A Kangu, criada em 2018, utiliza um modelo inovador para aumentar os pontos de distribuição de encomenda: a startup utiliza pequenas lojas de bairro para armazenar, coletar e distribuir os pacotes – como consequência, elimina a dependência de serviços de logística terceirizados, como os Correios ou Loggi.

O Mercado Livre já utilizava os serviços da Kangu desde o ano passado, mas com a demanda crescente do e-commerce, decidiu por adquirir a startup e incorporar a operação à sua malha logística. Com a aquisição, a Kangu já prevê a expansão no número de pontos de entrega e coleta no Brasil: de 2,6 mil para 3,5 mil até o final de 2021.

A ESTRATÉGIA

A compra da Kangu faz parte de uma estratégia mais ampla do Mercado Livre de ampliar seu alcance geográfico e reduzir o tempo das entregas. Ainda no mês passado, o Mercado Livre anunciou os planos de abrir dois novos centros de distribuição, um na Grande São Paulo e um em Belo Horizonte.

Em uma corrida acirrada por quem entrega mais rápido, o Mercado Livre disputa com outros players do e-commerce pelas entregas mais rápidas do Brasil. Magalu e Nuvemshop são dois concorrentes que já anunciaram investimentos significativos em logística na América Latina. A corrida tem motivo: a expectativa é que as vendas online quadrupliquem nos próximos anos, atingindo níveis próximos aos da China – onde quase 50% das vendas totais do varejo vêm do e-commerce.

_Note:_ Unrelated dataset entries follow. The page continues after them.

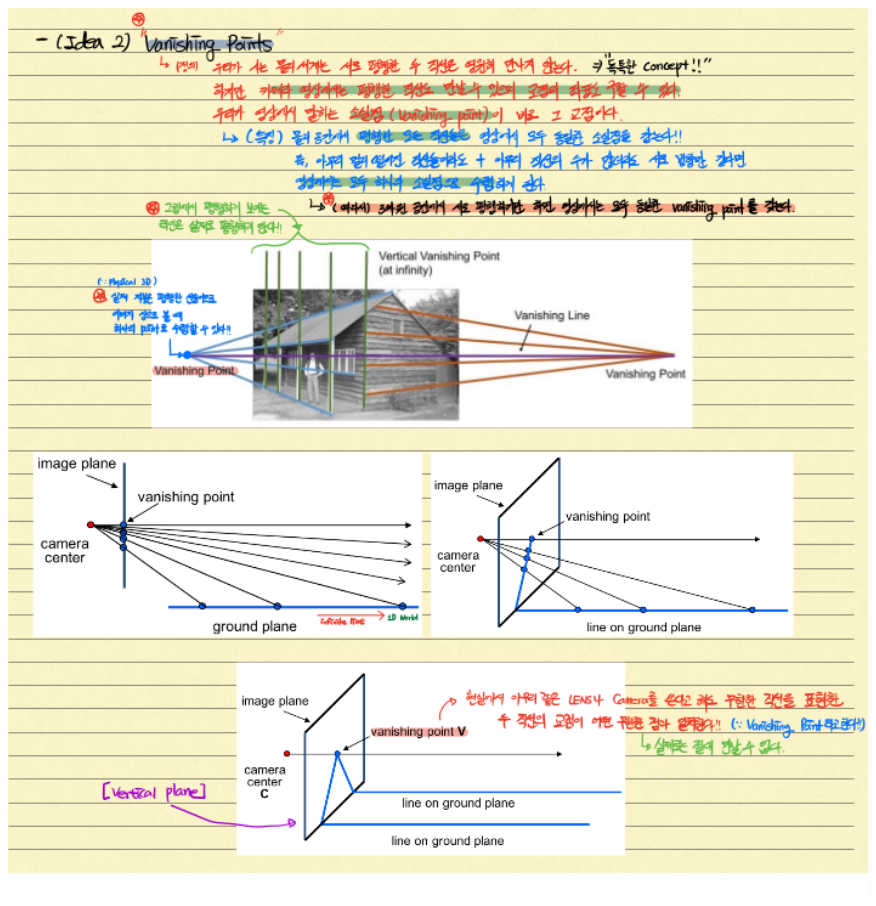 <center><img src="https://github.com/SungJaeShin/SungJaeShin.github.io/blob/master/imgs/slam/camera_geometry/chapter1-2-2.png?raw=true" width="100%" height="100%"></center> <br>
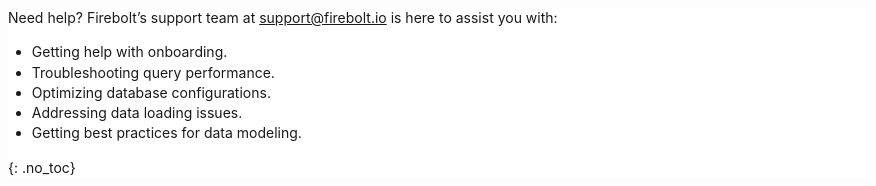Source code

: Need help? Firebolt’s support team at [support@firebolt.io](mailto:support@firebolt.io) is here to assist you with:

* Getting help with onboarding.
* Troubleshooting query performance.
* Optimizing database configurations.
* Addressing data loading issues.
* Getting best practices for data modeling.

{: .no_toc}

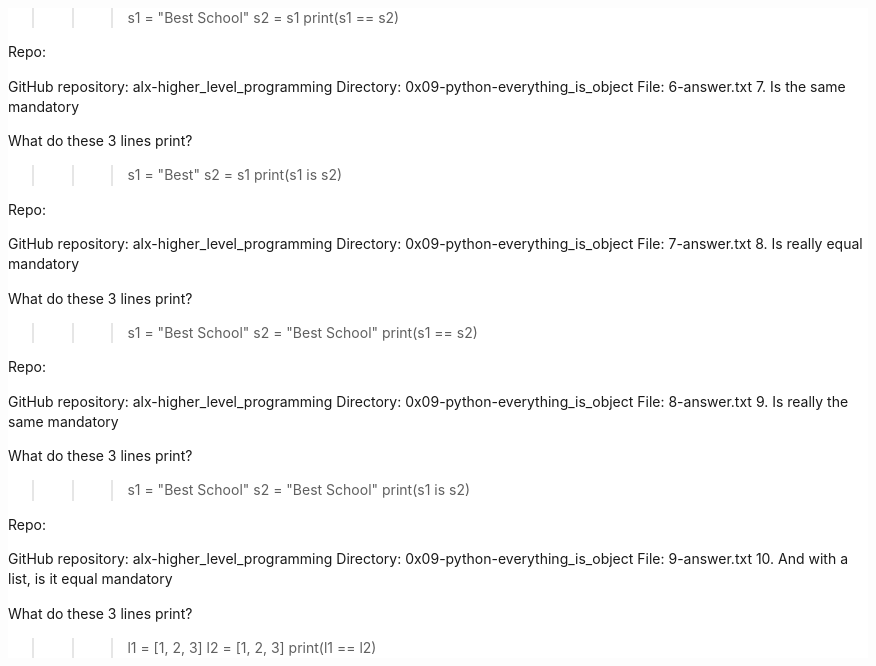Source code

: >>> s1 = "Best School"
>>> s2 = s1
>>> print(s1 == s2)

Repo:

GitHub repository: alx-higher_level_programming
Directory: 0x09-python-everything_is_object
File: 6-answer.txt
7. Is the same
mandatory

What do these 3 lines print?

>>> s1 = "Best"
>>> s2 = s1
>>> print(s1 is s2)

Repo:

GitHub repository: alx-higher_level_programming
Directory: 0x09-python-everything_is_object
File: 7-answer.txt
8. Is really equal
mandatory

What do these 3 lines print?

>>> s1 = "Best School"
>>> s2 = "Best School"
>>> print(s1 == s2)

Repo:

GitHub repository: alx-higher_level_programming
Directory: 0x09-python-everything_is_object
File: 8-answer.txt
9. Is really the same
mandatory

What do these 3 lines print?

>>> s1 = "Best School"
>>> s2 = "Best School"
>>> print(s1 is s2)

Repo:

GitHub repository: alx-higher_level_programming
Directory: 0x09-python-everything_is_object
File: 9-answer.txt
10. And with a list, is it equal
mandatory

What do these 3 lines print?

>>> l1 = [1, 2, 3]
>>> l2 = [1, 2, 3]
>>> print(l1 == l2)
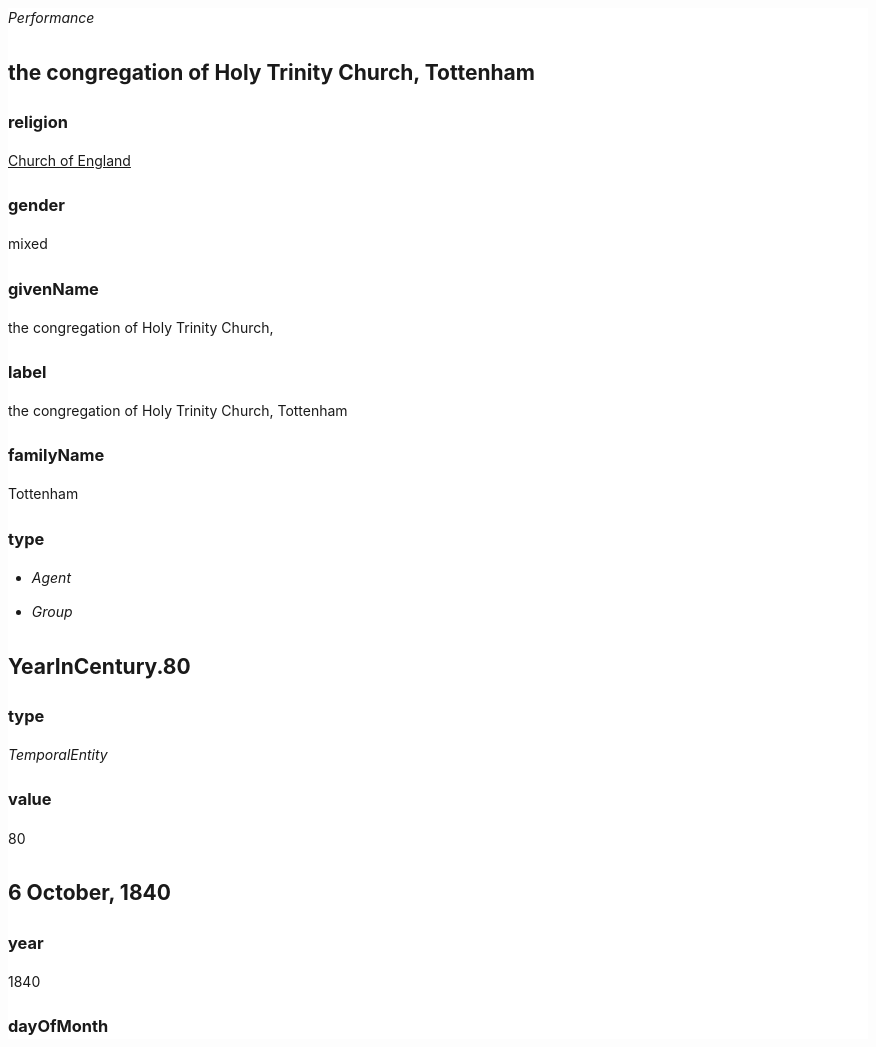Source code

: 
*Performance*

## the congregation of Holy Trinity Church, Tottenham

### religion


[Church of England](#Church-of-England)

### gender


mixed

### givenName


the congregation of Holy Trinity Church,

### label


the congregation of Holy Trinity Church, Tottenham

### familyName


Tottenham

### type

 - *Agent*

 - *Group*

## YearInCentury.80

### type


*TemporalEntity*

### value


80

## 6 October, 1840

### year


1840

### dayOfMonth
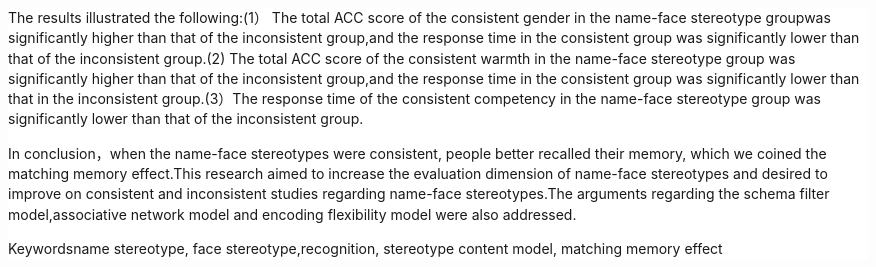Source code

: The results illustrated the following:(1） The total ACC score of the consistent gender in the name-face stereotype groupwas significantly higher than that of the inconsistent group,and the response time in the consistent group was significantly lower than that of the inconsistent group.(2) The total ACC score of the consistent warmth in the name-face stereotype group was significantly higher than that of the inconsistent group,and the response time in the consistent group was significantly lower than that in the inconsistent group.(3）The response time of the consistent competency in the name-face stereotype group was significantly lower than that of the inconsistent group.

In conclusion，when the name-face stereotypes were consistent, people better recalled their memory, which we coined the matching memory effect.This research aimed to increase the evaluation dimension of name-face stereotypes and desired to improve on consistent and inconsistent studies regarding name-face stereotypes.The arguments regarding the schema filter model,associative network model and encoding flexibility model were also addressed.

Keywordsname stereotype, face stereotype,recognition, stereotype content model, matching memory effect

Além de expandir a rede logística para mais pontos, a Kangu deve ajudar na entrega de encomendas em pontos alternativos, representar novos pontos para coleta que atendam o número crescente de vendedores locais e melhorar a experiência do consumidor com a devolução de pedidos, por exemplo, utilizando os pontos para evitar que os clientes precisem enfrentar filas em agências dos Correios.

POR QUE IMPORTA?

A aquisição é mais uma que demonstra o apetite dos grandes e-commerces nacionais por startups que acelerem sua expansão logística – a aquisição tem como objetivo garantir uma expansão inorgânica rápida, que levaria mais tempo se realizada somente desenvolvendo soluções internas.

Com o crescimento acelerado do e-commerce no Brasil, que começou na pandemia, mas que deve continuar em tendência crescente, várias lacunas e problemas foram evidenciados nas redes de distribuição: desde o tempo de entrega, até a dificuldade para atender regiões mais remotas, lidar com devoluções e competir com outros players por métricas como entregas no mesmo dia e até entregas em um prazo de horas. Nessa briga por eficiência quem sai ganhando – até agora – são os consumidores.